:: EXTRAIT À LIRE ::
****
1. Le Comité a examiné le rapport initial de la Trinité-et-Tobago (CRC/C/11/Add.10) de sa 414ème à sa 416ème séance (voir CRC/C/SR.414 à 416), tenues les 2 et 3 octobre 1997, et adopté, A la 426ème séance, tenue le 10 octobre 1997, les observations finales ci-après.
2. Le Comité remercie l'Etat partie de son rapport initial, qui suivait les directives énoncées par le Comité, et des réponses écrites apportées à la liste de questions (CRC/C/Q/TRI/1). Le Comité est encouragé par l'esprit de franchise, d'autocritique et de coopération dans lequel s'est déroulé le dialogue qu'il a eu avec la délégation de la Trinité-et-Tobago, dialogue au cours duquel celle-ci a exposé les orientations des politiques et programmes de l'Etat partie ainsi que les difficultés rencontrées dans l'application des dispositions de la Convention. Le Comité note cependant avec regret que le rapport et les réponses écrites ne contenaient aucune donnée ni statistique ni désagrégée.
3. Le Comité se félicite de l'intention de l'Etat partie d'intégrer le plan national d'action pour l'enfance dans le cadre général du développement du pays.
4. Le Comité prend acte avec satisfaction de la création du Comité interministériel chargé d'assurer la mise en oeuvre du plan national d'action, ainsi que d'une division des services nationaux pour la famille, au sein du Ministère des services sociaux et des consommateurs, pour suivre les enfants à risque.
5. Le Comité prend note avec satisfaction des faibles taux de mortalité infantile et de mortalité des enfants de moins de 5 ans, ainsi que des indicateurs positifs constatés dans le domaine de l'éducation.
6. Le Comité se félicite de la disposition de l'Etat partie à coopérer avec les organisations non gouvernementales et est encouragé par les subventions accordées par l'Etat partie à diverses organisations non gouvernementales nationales qui oeuvrent à la promotion et à la protection des droits de l'enfant sur son territoire.
7. Le Comité reconnaît que de sévères contraintes économiques, dues en particulier au programme d'ajustement structurel, des difficultés d'ordre social et la pauvreté ont eu des effets négatifs sur la situation des enfants. Il note que l'Etat partie a traversé, au cours des dernières années, une récession économique qui s'est traduite par une forte augmentation du chômage.
****
:: OBJECTIF ÉNONCÉ A ::
Traduisez en anglais cette phrase des observations du Comité sur la Trinité-et-Tobago : « Le Comité se félicite de l'intention de l'Etat partie d'intégrer le plan national d'action pour l'enfance dans le cadre général du développement du pays. »
:: OBJECTIF ÉNONCÉ B ::
Rédigez la suite des observations du Comité sur la Trinité-et-Tobago, à partir de leur dernière phrase.
****
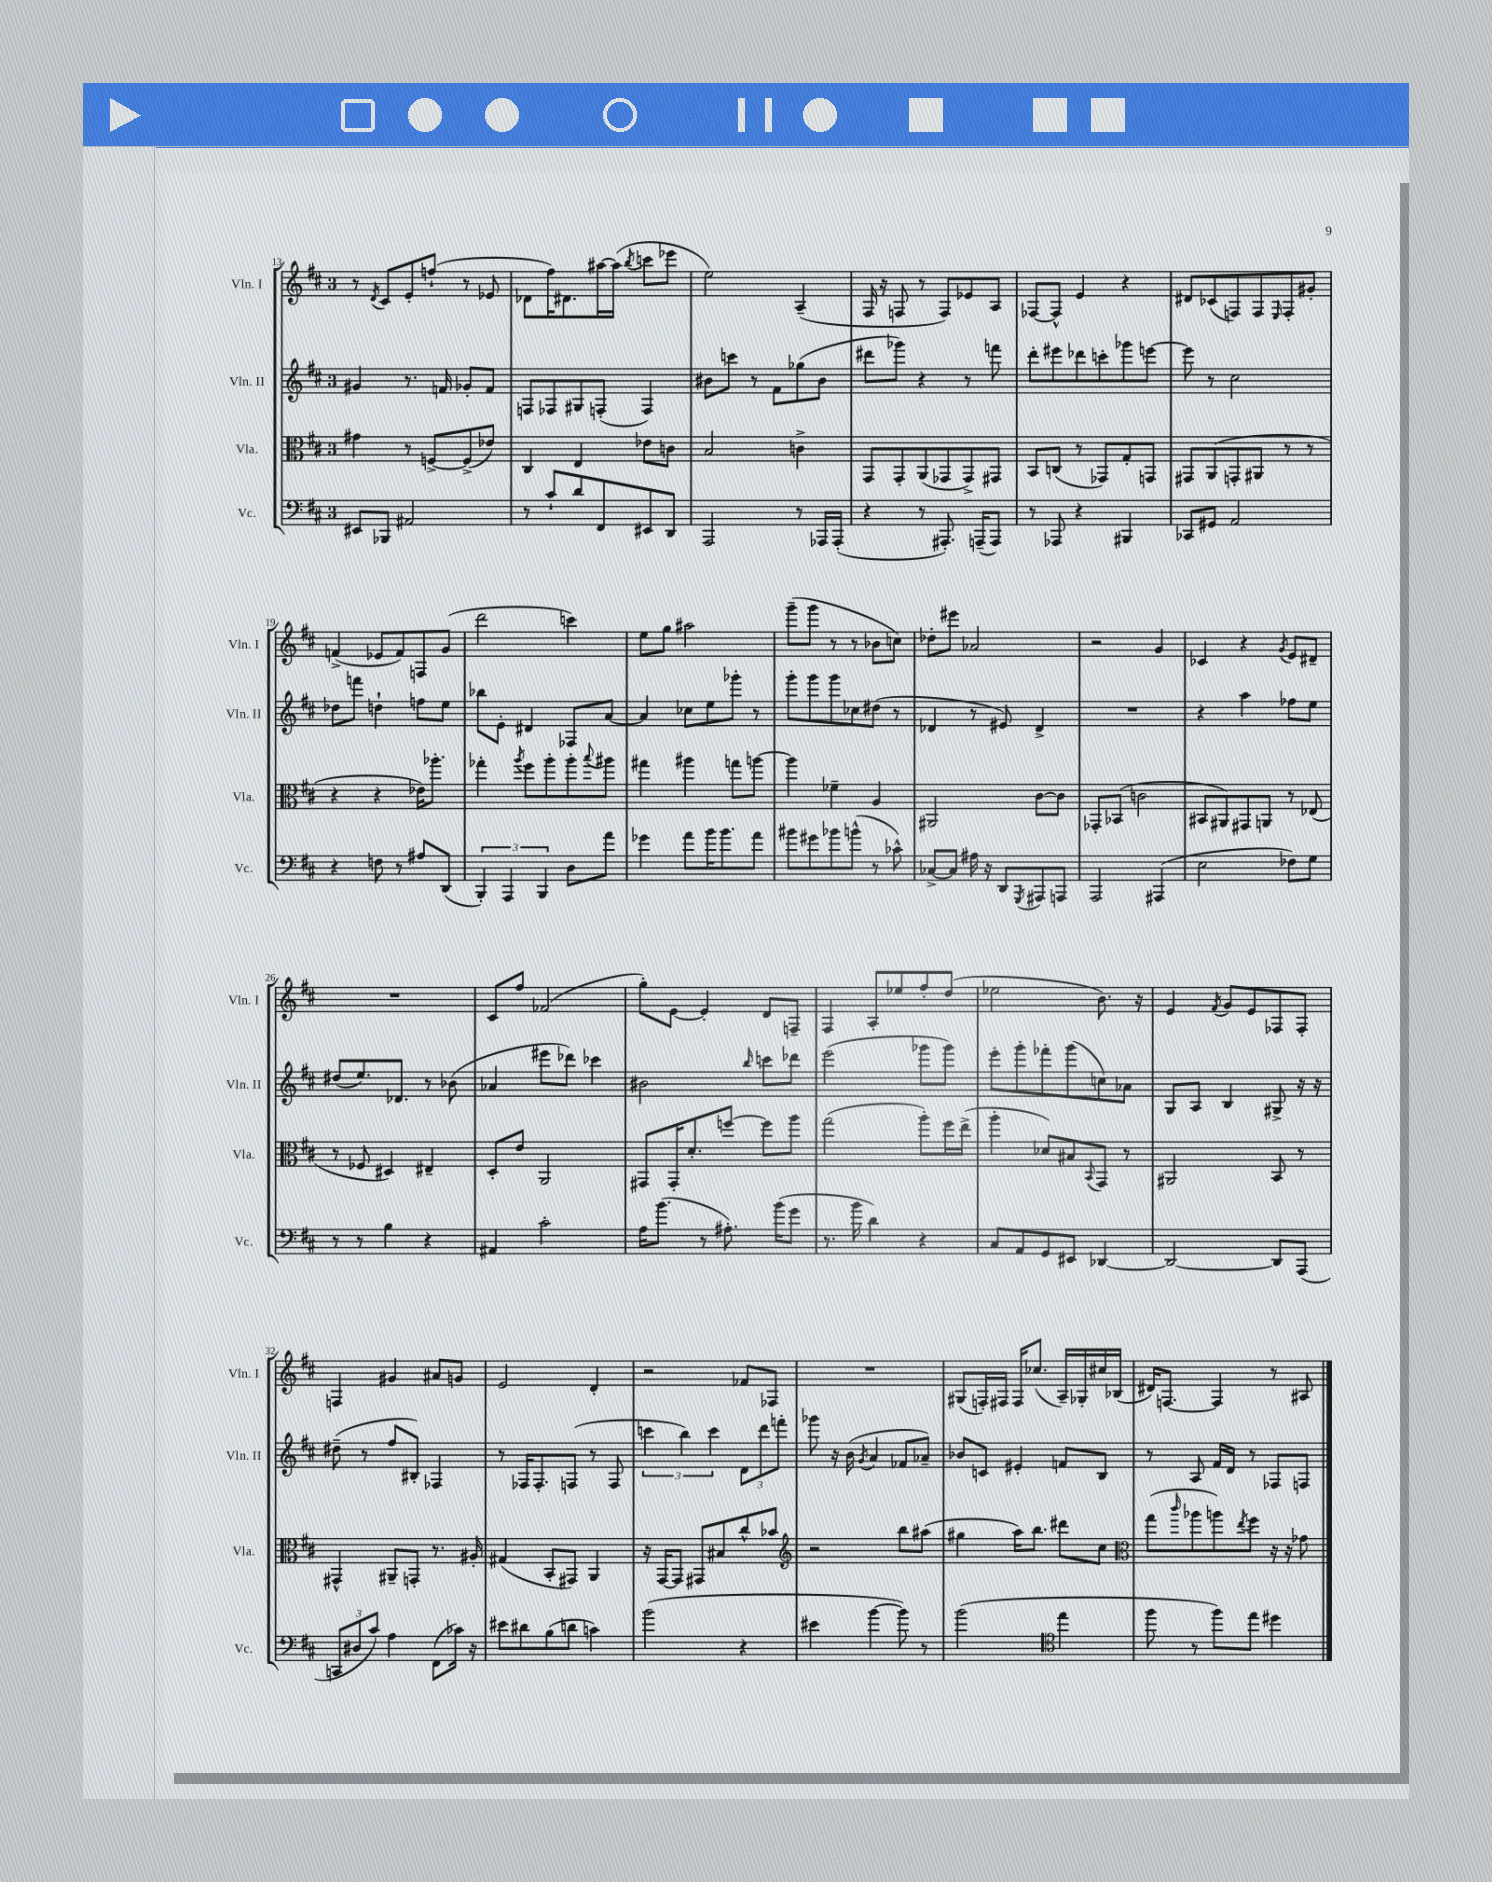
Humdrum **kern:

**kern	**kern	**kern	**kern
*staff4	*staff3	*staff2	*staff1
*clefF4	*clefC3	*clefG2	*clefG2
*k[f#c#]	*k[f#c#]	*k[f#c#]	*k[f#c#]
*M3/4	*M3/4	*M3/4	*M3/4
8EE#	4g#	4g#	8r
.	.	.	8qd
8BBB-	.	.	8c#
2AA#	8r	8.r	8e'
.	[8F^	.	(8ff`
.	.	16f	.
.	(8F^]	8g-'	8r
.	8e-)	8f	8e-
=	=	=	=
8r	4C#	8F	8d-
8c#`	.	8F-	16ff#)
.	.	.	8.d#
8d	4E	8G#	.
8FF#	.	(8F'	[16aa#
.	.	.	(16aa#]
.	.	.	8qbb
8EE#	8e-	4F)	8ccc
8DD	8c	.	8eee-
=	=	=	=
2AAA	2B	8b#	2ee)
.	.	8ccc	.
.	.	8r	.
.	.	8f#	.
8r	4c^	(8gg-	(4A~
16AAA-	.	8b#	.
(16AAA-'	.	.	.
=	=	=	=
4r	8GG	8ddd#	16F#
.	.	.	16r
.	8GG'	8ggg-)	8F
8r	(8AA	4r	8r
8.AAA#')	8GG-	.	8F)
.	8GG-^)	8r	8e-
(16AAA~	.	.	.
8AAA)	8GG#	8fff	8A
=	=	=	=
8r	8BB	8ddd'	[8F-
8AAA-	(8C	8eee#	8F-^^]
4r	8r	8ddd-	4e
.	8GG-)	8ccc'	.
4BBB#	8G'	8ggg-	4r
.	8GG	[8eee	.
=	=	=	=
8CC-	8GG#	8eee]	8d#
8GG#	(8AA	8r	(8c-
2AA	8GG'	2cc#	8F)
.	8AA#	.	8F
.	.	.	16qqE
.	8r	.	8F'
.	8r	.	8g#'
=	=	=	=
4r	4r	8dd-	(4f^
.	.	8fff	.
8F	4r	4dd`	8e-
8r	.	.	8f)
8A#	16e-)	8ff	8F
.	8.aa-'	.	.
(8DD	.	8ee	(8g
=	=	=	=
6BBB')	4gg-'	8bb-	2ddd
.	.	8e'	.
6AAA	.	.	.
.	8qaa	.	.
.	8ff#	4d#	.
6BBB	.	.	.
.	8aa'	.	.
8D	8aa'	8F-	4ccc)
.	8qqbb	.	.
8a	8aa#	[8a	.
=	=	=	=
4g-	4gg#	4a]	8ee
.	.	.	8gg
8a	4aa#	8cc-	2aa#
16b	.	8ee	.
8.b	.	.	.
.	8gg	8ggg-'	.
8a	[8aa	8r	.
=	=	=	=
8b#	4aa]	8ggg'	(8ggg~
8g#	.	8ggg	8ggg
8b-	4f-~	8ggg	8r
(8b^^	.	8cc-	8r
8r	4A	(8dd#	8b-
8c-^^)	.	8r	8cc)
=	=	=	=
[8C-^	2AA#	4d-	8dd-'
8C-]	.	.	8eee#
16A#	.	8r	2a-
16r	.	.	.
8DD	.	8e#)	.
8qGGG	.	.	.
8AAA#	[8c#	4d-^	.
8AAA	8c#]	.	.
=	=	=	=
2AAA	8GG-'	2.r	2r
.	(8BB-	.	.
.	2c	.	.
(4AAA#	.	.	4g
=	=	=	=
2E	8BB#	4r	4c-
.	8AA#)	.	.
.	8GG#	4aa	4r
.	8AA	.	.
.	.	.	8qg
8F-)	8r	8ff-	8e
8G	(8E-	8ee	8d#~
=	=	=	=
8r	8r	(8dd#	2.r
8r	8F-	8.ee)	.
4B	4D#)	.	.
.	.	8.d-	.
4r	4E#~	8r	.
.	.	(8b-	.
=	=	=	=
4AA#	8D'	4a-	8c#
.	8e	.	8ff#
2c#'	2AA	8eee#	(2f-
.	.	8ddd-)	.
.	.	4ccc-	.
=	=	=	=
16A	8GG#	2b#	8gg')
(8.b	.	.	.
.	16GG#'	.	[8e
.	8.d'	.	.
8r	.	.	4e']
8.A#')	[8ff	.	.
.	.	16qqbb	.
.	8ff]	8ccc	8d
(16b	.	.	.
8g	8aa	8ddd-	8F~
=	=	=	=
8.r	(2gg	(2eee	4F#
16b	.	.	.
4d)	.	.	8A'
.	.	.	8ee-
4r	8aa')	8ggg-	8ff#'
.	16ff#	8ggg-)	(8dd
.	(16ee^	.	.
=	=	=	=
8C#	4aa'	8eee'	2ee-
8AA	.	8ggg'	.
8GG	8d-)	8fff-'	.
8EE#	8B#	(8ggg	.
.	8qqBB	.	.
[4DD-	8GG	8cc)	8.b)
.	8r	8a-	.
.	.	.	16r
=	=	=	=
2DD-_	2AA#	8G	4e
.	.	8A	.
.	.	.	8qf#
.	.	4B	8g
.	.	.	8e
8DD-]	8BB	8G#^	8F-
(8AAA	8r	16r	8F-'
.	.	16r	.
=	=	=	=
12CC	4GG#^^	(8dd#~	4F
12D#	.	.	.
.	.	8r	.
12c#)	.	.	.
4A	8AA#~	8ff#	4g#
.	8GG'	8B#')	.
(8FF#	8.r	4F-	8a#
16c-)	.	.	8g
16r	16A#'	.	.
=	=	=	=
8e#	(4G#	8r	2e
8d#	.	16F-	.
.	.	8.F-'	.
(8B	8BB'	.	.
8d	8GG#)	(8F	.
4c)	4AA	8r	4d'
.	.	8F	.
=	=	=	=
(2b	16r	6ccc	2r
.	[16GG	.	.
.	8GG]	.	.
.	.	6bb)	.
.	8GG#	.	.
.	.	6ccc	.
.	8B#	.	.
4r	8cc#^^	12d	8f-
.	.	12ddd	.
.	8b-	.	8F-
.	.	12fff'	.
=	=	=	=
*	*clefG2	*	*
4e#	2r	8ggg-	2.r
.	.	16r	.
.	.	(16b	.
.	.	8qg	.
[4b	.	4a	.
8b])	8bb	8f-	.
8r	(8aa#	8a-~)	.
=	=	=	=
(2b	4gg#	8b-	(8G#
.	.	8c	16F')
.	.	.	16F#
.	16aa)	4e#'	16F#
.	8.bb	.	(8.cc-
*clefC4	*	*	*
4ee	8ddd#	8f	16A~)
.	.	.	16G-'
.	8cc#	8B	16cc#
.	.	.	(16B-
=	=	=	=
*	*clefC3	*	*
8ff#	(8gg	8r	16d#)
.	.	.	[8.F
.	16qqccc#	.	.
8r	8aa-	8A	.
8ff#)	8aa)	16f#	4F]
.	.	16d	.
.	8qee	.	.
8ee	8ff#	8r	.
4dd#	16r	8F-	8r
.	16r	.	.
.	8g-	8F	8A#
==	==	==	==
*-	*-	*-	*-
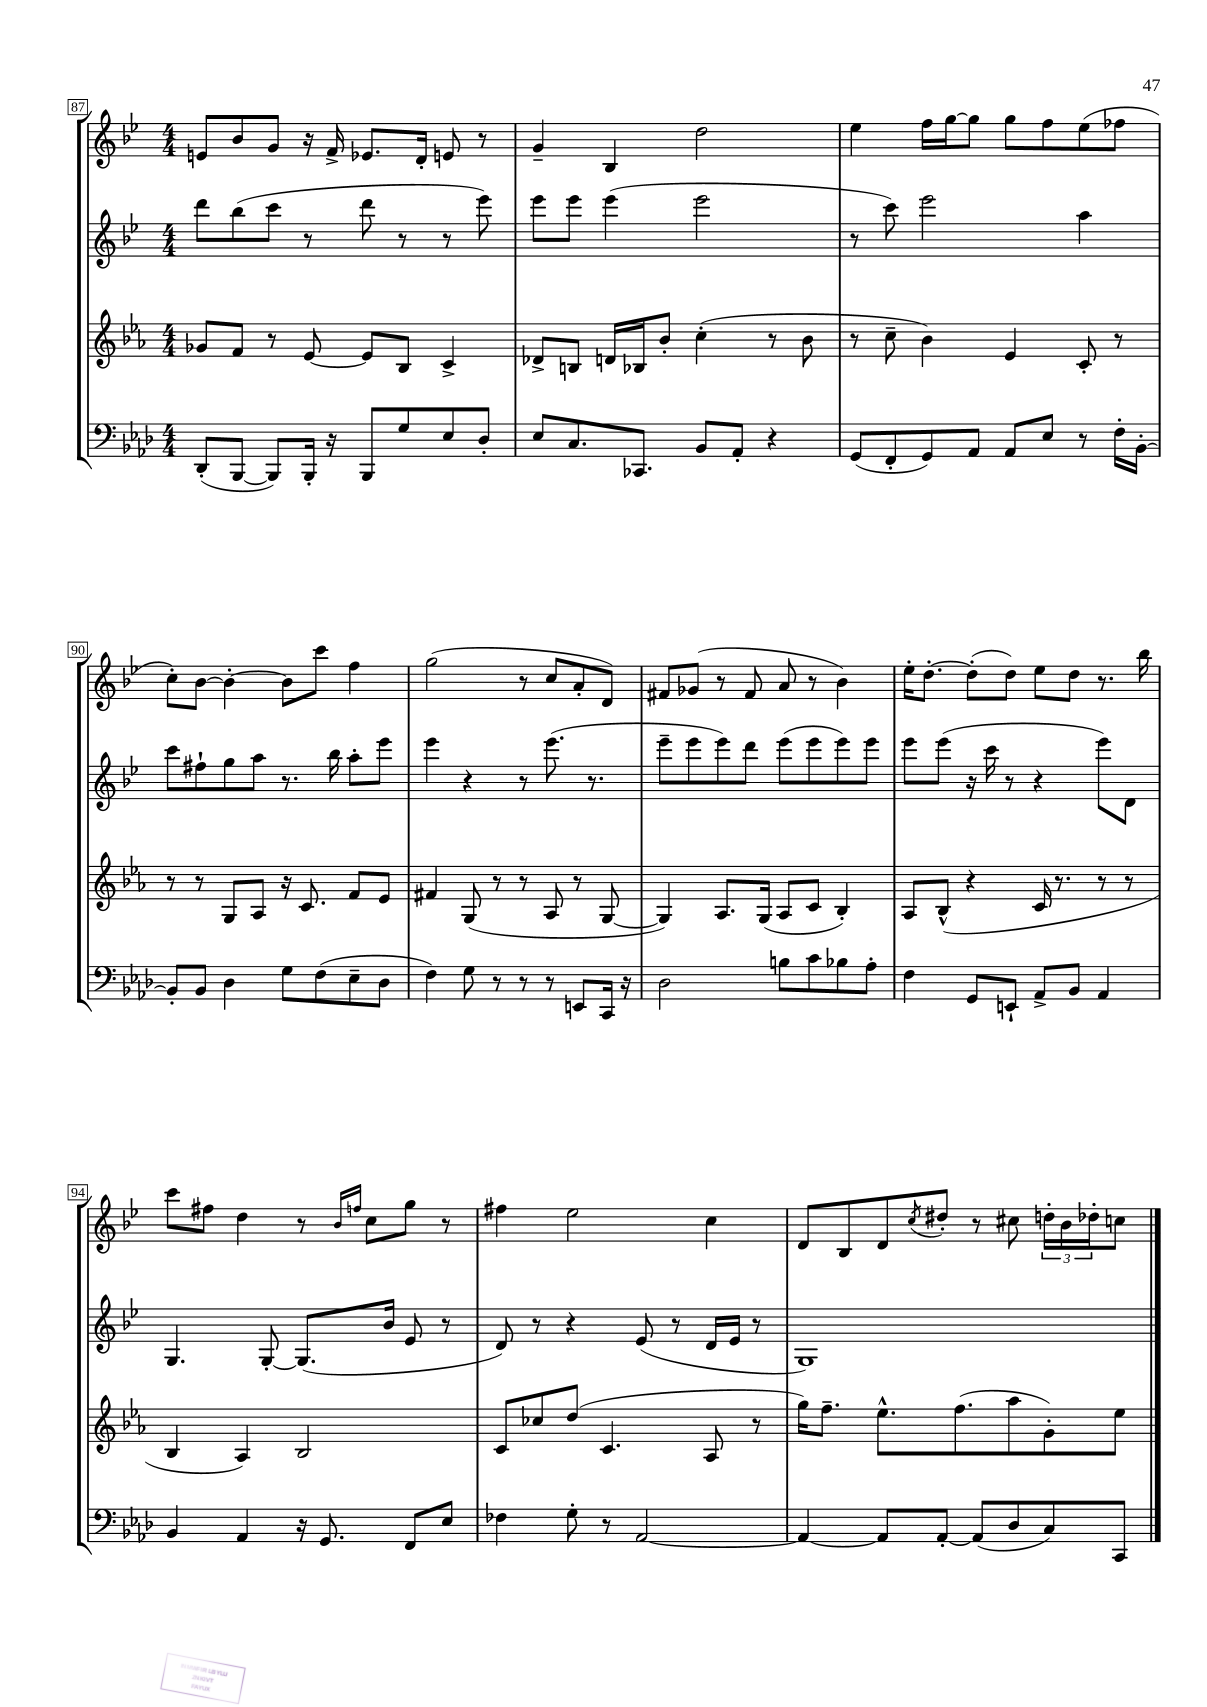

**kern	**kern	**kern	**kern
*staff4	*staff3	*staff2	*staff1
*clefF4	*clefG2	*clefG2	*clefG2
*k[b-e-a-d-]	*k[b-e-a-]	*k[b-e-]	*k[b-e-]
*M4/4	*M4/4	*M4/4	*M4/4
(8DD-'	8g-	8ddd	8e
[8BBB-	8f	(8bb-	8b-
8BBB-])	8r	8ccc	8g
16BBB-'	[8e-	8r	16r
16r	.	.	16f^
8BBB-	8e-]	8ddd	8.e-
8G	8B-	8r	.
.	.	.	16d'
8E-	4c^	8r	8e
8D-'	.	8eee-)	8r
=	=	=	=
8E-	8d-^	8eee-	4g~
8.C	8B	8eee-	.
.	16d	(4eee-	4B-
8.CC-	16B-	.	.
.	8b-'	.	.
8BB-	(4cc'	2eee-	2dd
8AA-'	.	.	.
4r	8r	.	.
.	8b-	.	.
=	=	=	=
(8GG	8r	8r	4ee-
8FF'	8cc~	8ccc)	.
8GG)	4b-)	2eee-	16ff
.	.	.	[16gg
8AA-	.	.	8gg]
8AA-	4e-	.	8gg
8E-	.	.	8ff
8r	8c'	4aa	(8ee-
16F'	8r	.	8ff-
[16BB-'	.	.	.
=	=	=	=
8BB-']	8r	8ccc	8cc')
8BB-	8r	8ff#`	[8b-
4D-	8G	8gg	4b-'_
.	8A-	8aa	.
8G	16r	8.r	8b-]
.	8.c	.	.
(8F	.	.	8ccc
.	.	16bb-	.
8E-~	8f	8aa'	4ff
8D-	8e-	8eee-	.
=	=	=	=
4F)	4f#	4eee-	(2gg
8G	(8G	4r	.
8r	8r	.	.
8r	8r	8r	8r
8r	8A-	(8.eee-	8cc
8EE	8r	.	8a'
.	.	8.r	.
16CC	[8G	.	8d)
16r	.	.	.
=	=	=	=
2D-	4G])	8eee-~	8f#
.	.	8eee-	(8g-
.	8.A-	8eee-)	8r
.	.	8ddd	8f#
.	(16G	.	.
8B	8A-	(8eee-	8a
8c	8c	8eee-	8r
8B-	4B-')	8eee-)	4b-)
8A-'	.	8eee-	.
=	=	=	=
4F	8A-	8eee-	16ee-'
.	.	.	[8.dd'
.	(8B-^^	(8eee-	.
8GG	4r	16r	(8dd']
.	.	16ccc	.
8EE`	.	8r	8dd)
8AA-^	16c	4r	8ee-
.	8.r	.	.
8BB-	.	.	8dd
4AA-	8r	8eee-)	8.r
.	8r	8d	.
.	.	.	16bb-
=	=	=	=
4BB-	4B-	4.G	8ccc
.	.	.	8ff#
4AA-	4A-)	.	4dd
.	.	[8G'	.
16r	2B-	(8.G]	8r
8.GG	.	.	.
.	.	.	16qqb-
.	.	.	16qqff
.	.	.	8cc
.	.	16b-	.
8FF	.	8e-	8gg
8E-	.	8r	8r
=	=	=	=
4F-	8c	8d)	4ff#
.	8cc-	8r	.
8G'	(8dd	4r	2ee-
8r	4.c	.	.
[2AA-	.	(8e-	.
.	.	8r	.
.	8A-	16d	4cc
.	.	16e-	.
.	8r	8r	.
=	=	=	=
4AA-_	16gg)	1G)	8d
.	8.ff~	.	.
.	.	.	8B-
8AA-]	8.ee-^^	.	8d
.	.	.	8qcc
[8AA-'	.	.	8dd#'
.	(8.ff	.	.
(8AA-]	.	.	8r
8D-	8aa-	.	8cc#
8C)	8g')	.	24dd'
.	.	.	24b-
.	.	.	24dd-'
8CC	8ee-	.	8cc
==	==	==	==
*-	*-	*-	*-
****
:: RÉPONSE RÉDIGÉE A ::
The Committee welcomes the State party's intention to integrate the national plan of action for children into the overall framework of the country's development.

:: RÉPONSE RÉDIGÉE B ::
8. Le Comité s'inquiète de ce que la Convention n'ait pas été incorporée au droit interne et que la législation et la réglementation nationales ne soient pas pleinement compatibles avec ses principes et dispositions. Tout en notant que l'Etat partie a recensé plusieurs domaines dans lesquels la législation méritait d'être modifiée pour être mise en conformité avec les principes et les dispositions de la Convention, le Comité s'inquiète de l'insuffisance des mesures adoptées pour harmoniser la législation nationale avec ces principes et dispositions. Il regrette aussi que plusieurs dispositions législatives contraires à la Convention demeurent en vigueur, notamment dans le domaine de l'administration de la justice pour mineurs, l'âge minimum d'admission à l'emploi et l'âge minimum pour contracter mariage.
9. Le Comité déplore l'insuffisance de la coordination entre les organismes chargés de promouvoir et de protéger les droits de l'enfant et l'absence d'une vision d'ensemble de l'application de la Convention. Il regrette aussi que ces organismes ne soient pas dotés des moyens institutionnels, des capacités et des ressources financières nécessaires pour s'acquitter de leur mandat.
10. Le Comité est préoccupé par le peu de cas qui est fait, aux niveaux national et local, de la nécessité de mettre en place un mécanisme de suivi efficace à même de procéder à une compilation systématique et générale de données désagrégées et d'indicateurs sur tous les domaines qui relèvent de la Convention et pour tous les groupes d'enfants, en particulier ceux qui sont victimes de sévices, de maltraitance ou d'exploitation économique, les fillettes, les enfants de familles monoparentales, les enfants nés hors mariage, les enfants abandonnés, les enfants handicapés et placés en institution, les enfants qui vivent et/ou travaillent dans la rue et les enfants qui ont à faire avec la justice pour mineurs.
11. Le Comité est préoccupé par l'insuffisance des mesures et des programmes visant à assurer l'application des droits économiques, sociaux et culturels des enfants dans toutes les limites des ressources disponibles. Il est aussi préoccupé par l'absence de données désagrégées sur les postes de dépenses inscrits au budget en faveur des enfants.
12. Le Comité est inquiet devant l'absence de mécanismes spécifiquement destinés à enregistrer et traiter les plaintes émanant d'enfants qui dénoncent des violations des droits que leur reconnaît la loi.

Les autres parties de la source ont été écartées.